I especially agree with this (2):
Given the unusual circumstances of this case, the lack of prior community consideration of the invitation and the short time frames involved, his choice was reasonable. 
If I was a black student looking to apply to colleges, articles about invited speakers like this one without counterbalance could well give me pause when deciding which colleges deserve my time and energy. I know racism exists; I lived it growing up, and there are better ways to engage it than by inviting speakers like this one.

Its very possible the harm to recruiting made the dis-invitation worth it; I don't know enough to say, and I think the disruption of such a speaker is worth consideration. For me, a one-time invite is worth the one-time disruption, but a weekly "today's racist" series would not be.
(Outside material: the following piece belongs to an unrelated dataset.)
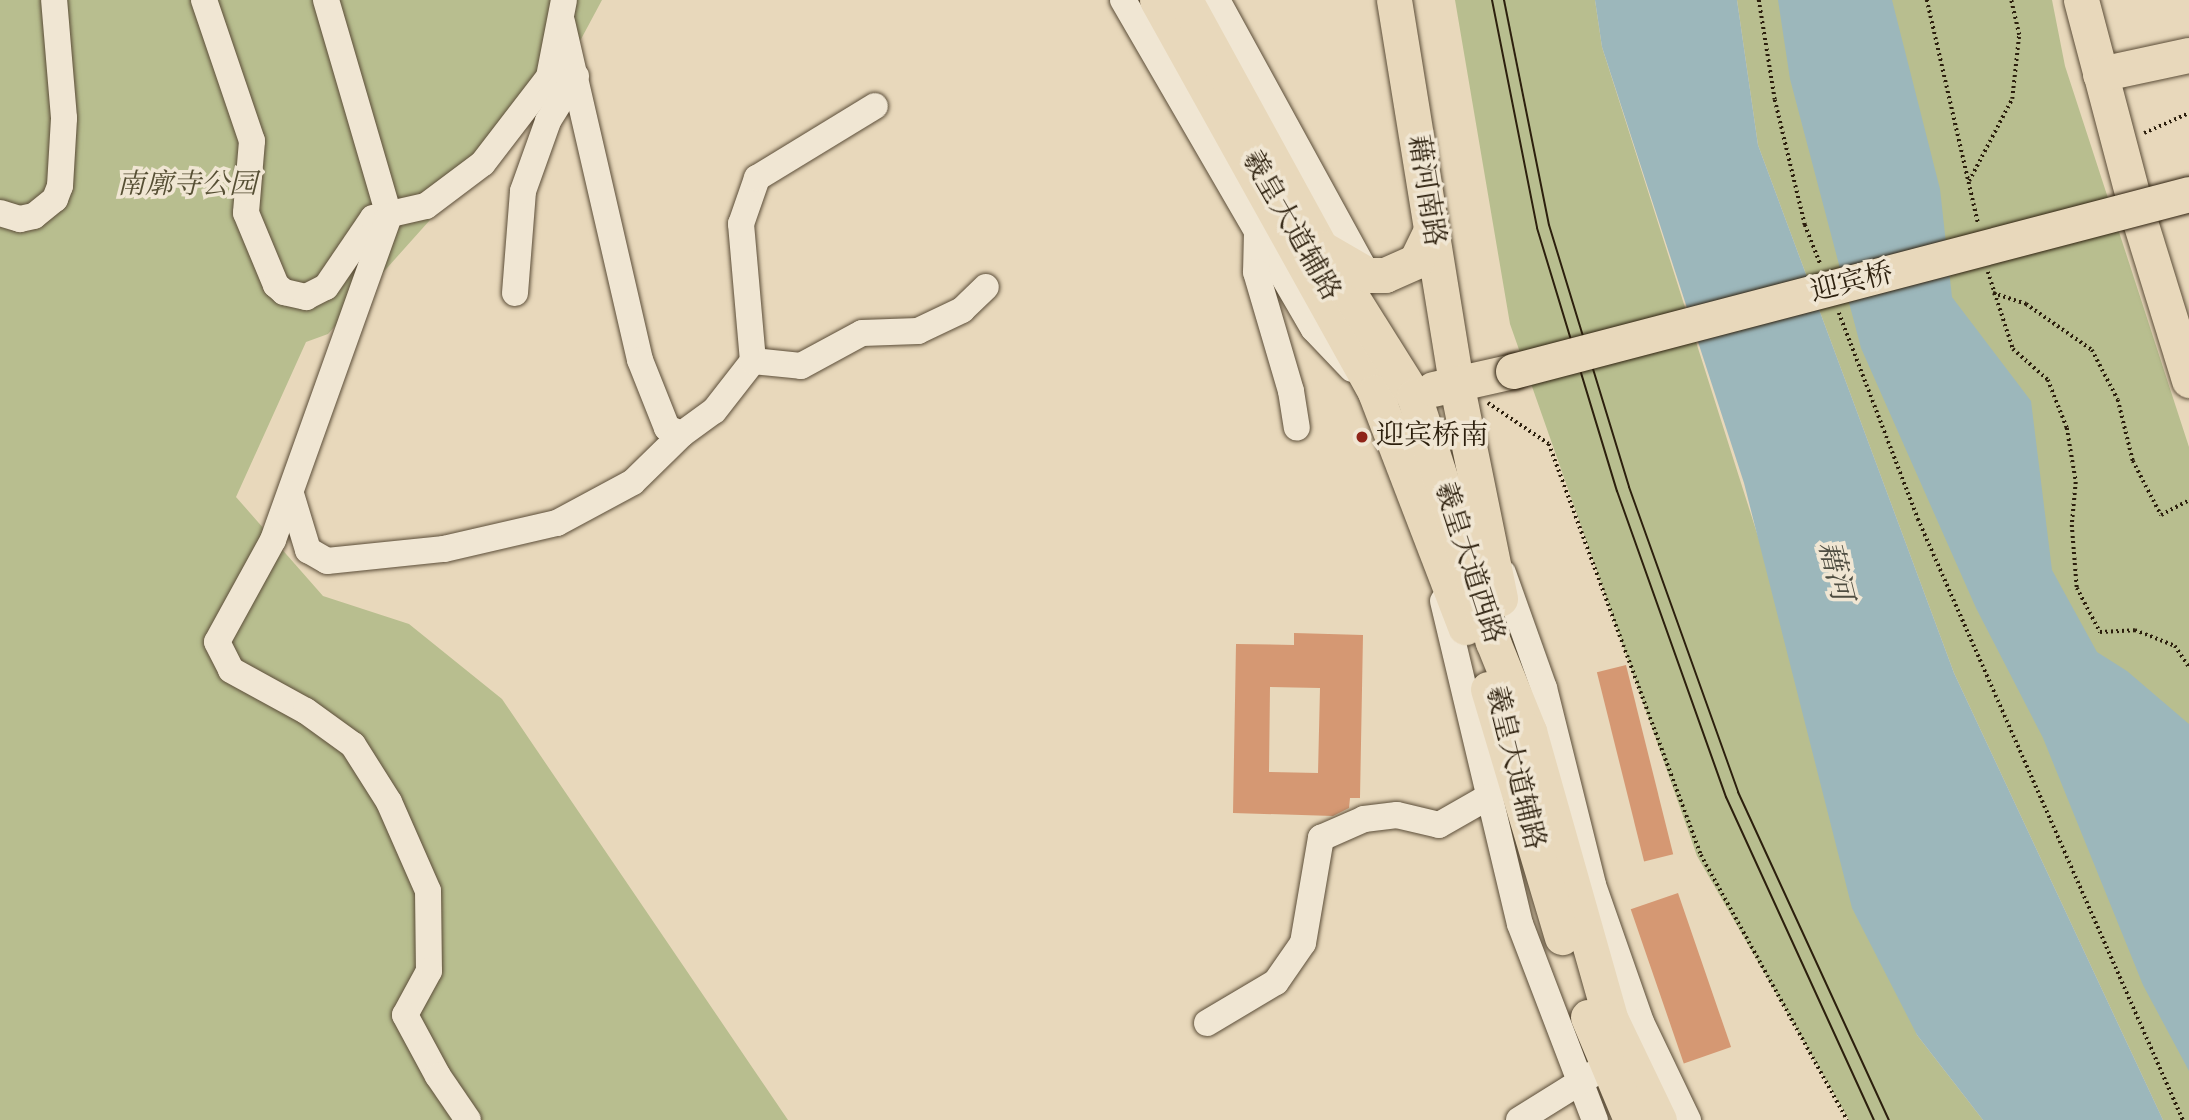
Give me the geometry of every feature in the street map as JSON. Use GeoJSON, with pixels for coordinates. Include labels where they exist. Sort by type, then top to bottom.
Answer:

In general, the trend of censorship demanded by students on campus is a little disturbing, and deserves its own scrutiny (though this came from the college president) (3):
More to the point, the world is not a safe place. It is extremely dangerous, flawed, full of bloodshed and corruption. By sheltering ourselves from its harshness we are doing nothing meaningful to change it. If we are serious about confronting power we must throw ourselves into the danger and hurt that so many people have no choice but to live with. While self-care is necessary to sustain us in the long run, avoiding the darkness entirely is nothing more than a cop out.
Williams doesn't have to support racist speech, but if students seek to engage with it, what better place to be exposed than at a college, with professors and fellow students to help unpack a viewpoint?